### WORK ORDER
What is needed here is an exact repetition of the records below, beginning at the line that has "Ca III% Bylaws" and stopping after the line that has "State Training Officers".

### SOURCE INFORMATION ###

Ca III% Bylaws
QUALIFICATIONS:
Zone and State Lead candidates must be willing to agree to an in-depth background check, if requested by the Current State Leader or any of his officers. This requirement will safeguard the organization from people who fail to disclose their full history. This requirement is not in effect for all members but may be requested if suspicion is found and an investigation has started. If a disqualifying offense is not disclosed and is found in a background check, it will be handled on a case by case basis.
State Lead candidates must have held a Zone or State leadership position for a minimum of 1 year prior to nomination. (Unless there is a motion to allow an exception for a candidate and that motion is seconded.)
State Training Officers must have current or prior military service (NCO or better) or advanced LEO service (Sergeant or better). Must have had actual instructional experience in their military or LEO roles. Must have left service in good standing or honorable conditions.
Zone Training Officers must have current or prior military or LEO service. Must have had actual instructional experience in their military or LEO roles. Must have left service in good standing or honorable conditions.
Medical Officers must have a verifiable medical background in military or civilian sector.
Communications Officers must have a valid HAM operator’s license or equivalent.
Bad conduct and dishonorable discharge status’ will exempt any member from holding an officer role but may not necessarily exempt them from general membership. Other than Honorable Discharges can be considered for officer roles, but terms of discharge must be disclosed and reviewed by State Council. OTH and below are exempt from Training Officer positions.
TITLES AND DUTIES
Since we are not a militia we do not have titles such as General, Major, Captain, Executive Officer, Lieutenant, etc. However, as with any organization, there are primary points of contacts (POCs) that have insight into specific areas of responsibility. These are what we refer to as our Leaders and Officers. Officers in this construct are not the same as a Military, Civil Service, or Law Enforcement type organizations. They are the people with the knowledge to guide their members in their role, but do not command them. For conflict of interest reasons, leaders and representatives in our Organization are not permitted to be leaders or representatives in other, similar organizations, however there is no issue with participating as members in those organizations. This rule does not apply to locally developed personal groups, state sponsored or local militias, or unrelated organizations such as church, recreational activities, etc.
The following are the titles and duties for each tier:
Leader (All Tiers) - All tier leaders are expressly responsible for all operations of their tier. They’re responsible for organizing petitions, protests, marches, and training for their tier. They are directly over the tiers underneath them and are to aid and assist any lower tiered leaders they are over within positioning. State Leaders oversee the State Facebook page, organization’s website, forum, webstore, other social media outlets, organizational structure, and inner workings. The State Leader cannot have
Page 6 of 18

###
### SOURCE INFORMATION ###

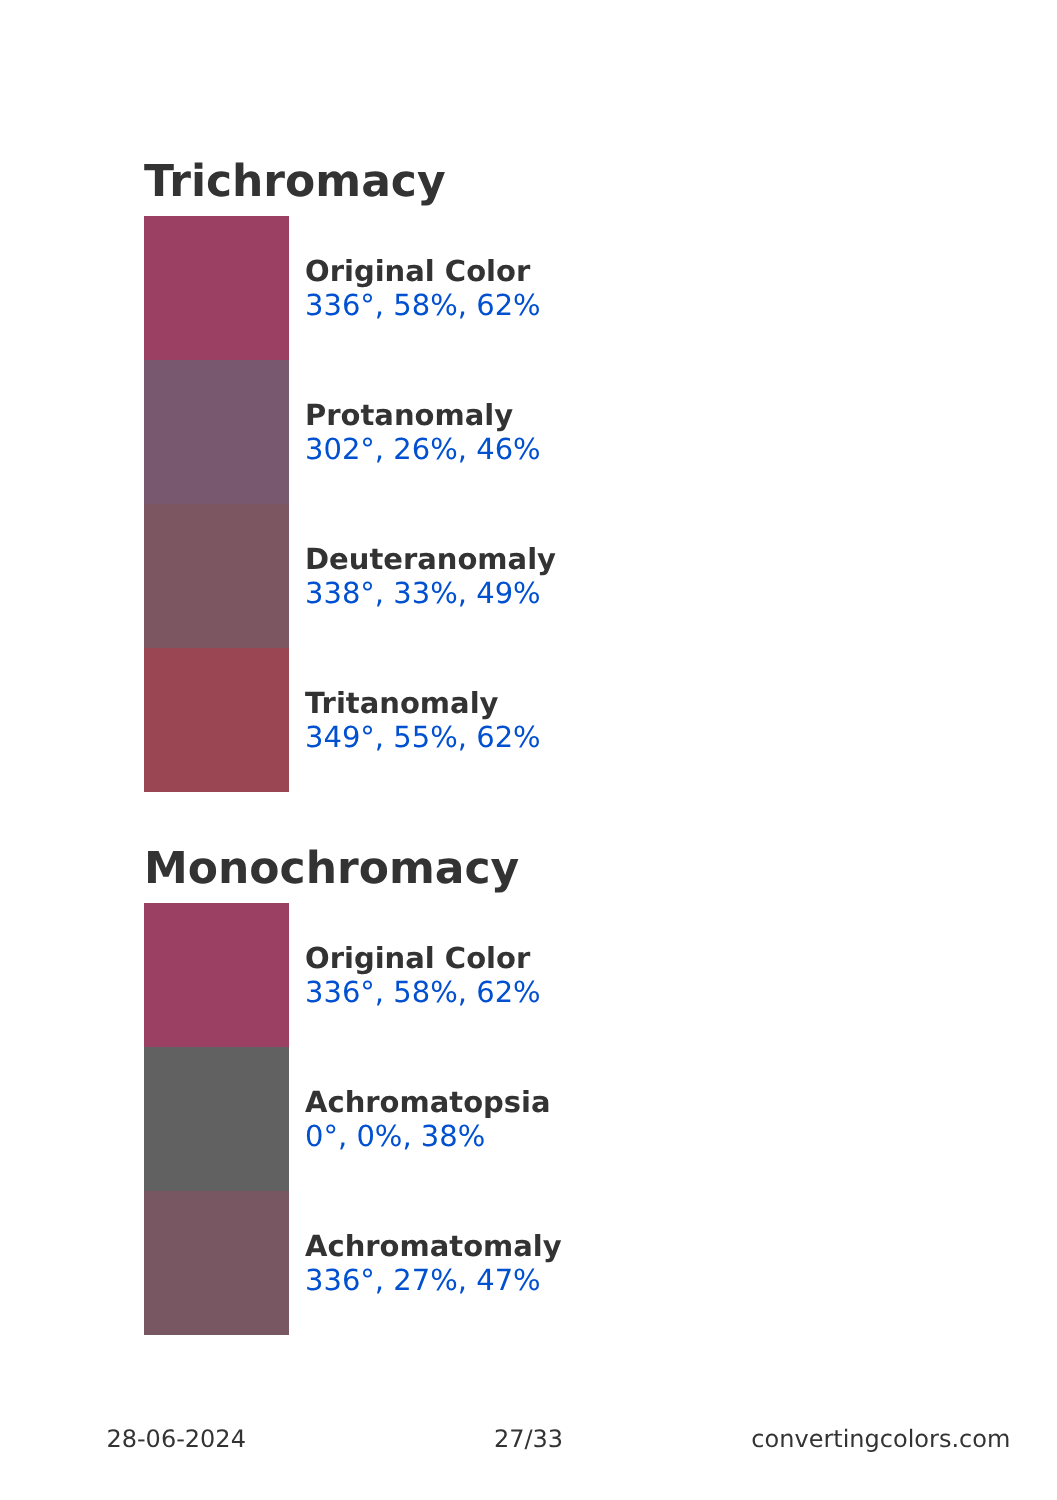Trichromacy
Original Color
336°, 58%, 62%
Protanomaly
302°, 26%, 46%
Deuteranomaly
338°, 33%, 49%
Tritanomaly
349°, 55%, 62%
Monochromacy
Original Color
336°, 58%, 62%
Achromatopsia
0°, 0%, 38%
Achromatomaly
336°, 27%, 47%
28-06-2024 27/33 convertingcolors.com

###

### ANSWER SPACE
Ca III% Bylaws
QUALIFICATIONS:
Zone and State Lead candidates must be willing to agree to an in-depth background check, if requested by the Current State Leader or any of his officers. This requirement will safeguard the organization from people who fail to disclose their full history. This requirement is not in effect for all members but may be requested if suspicion is found and an investigation has started. If a disqualifying offense is not disclosed and is found in a background check, it will be handled on a case by case basis.
State Lead candidates must have held a Zone or State leadership position for a minimum of 1 year prior to nomination. (Unless there is a motion to allow an exception for a candidate and that motion is seconded.)
State Training Officers must have current or prior military service (NCO or better) or advanced LEO service (Sergeant or better). Must have had actual instructional experience in their military or LEO roles. Must have left service in good standing or honorable conditions.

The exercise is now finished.